Lipid electrophoresis of LDL-subfractions prepared (iodixanol gradient ultracentrifugation) from original serum and PEG supernatants after PEG 8000 precipitation (fractionation step size: 3.0 mm). Bands represent small LDL-IgG-IC present in the indicated LDL-subfractions visualized by immunodetection of IgG. Day 0 (fresh serum): LDL-subfractions #8–11 (from PEG supernatant) and LDL-subfractions #9–12 (original serum diluted with borate buffered saline to the same final volume). Band C: undiluted control (LDL-IgG-IC rich) subfraction isolated earlier from the same donor. Day 1: Repetition of the experiment with serum stored for 24 h at 4°C. The numbering of bands (PEG supernatant and original serum) is slightly different due to the density contribution of PEG. (A). Cholesterol amounts of combined LDL-subfractions (iodixanol ultracentrifugation) after PEG precipitation. Bars represent cholesterol concentrations (transformed to serum concentrations) of original serum (cholesterol of combined LDL-subfractions without PEG precipitation), PEG supernatant (cholesterol of combined LDL-subfractions after PEG precipitation) and PEG pellet (cholesterol content of precipitate) on day 0 (fresh serum) and day 1 (stored serum). *p < 0.001; increase of pellet cholesterol vs. day 0 (B).

Fig 5. Simvastatin lowers small LDL-IgG-IC levels more effectively than cholesterol and apoB in patients with CAD.
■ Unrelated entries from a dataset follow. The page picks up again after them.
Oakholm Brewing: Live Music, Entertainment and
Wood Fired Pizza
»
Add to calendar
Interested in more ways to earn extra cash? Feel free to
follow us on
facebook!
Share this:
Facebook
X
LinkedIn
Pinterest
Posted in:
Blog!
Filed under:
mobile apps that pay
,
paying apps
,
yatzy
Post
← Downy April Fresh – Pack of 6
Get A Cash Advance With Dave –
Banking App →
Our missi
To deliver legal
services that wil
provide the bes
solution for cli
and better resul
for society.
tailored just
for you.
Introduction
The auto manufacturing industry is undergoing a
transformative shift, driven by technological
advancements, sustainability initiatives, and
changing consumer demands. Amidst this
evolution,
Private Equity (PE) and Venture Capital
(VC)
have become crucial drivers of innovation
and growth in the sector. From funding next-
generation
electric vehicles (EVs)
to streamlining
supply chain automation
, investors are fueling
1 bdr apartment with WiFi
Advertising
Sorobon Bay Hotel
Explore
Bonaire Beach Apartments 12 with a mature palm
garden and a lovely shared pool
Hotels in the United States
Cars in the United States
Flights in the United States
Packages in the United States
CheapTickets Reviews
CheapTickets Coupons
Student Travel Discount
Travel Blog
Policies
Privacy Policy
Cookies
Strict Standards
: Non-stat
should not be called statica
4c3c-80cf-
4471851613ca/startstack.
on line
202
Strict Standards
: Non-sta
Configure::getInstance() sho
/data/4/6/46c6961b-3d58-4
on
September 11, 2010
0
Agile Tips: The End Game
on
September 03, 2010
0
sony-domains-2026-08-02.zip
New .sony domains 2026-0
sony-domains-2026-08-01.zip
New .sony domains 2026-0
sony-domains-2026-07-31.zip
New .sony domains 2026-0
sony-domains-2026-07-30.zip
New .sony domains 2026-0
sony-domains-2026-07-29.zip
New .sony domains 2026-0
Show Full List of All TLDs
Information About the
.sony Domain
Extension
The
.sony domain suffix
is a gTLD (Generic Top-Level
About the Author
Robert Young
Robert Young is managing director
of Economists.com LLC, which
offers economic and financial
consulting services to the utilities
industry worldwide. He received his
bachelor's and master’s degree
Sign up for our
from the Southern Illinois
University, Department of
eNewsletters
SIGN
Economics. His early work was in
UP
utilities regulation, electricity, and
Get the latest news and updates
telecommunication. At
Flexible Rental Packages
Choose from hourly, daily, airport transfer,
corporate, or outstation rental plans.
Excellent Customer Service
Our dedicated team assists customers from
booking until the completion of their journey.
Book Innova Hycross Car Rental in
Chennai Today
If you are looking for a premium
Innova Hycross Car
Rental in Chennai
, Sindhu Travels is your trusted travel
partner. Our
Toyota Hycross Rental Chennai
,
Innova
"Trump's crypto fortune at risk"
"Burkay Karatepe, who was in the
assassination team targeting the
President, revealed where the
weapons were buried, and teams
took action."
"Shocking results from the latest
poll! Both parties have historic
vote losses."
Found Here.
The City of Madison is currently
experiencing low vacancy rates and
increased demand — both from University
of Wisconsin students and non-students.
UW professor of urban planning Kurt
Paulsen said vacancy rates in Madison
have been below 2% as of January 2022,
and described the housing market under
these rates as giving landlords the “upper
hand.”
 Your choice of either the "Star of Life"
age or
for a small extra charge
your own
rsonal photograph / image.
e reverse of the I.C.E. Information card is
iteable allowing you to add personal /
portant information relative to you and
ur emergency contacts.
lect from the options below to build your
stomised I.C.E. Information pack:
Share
The reduction of total small LDL-IgG-IC levels is presented as percentage change from baseline for the 6 individual LDL-subfractions. Total amounts of small LDL-IgG-IC per fraction were calculated by conversion of the LDL-IgG-IC DELFIA counts. For each subject and each LDL fraction the baseline value and the value after statin therapy were used to calculate the difference as a percentage (post-statin minus pre-statin). Each bar represents the mean difference of total small LDL-IgG-IC per fraction on a percentage basis (*p < 0.05; **p < 0.01). (A). Comparison of the reduction of LDL-cholesterol, LDL-apoB levels and total small LDL-IgG-IC (average of reduction of LDL-subfractions) expressed as percentage change from baseline. Bars for LDL-cholesterol and LDL-apoB represent the percentage differences (post-statin minus pre-statin) determined in the entire LDL fractions. The reduction of the total amount of small LDL-IgG-IC of LDL is presented as average of the percentage differences calculated for LDL-subfractions 1–6 (shown in Fig 5A). Data represent means ± SD (B).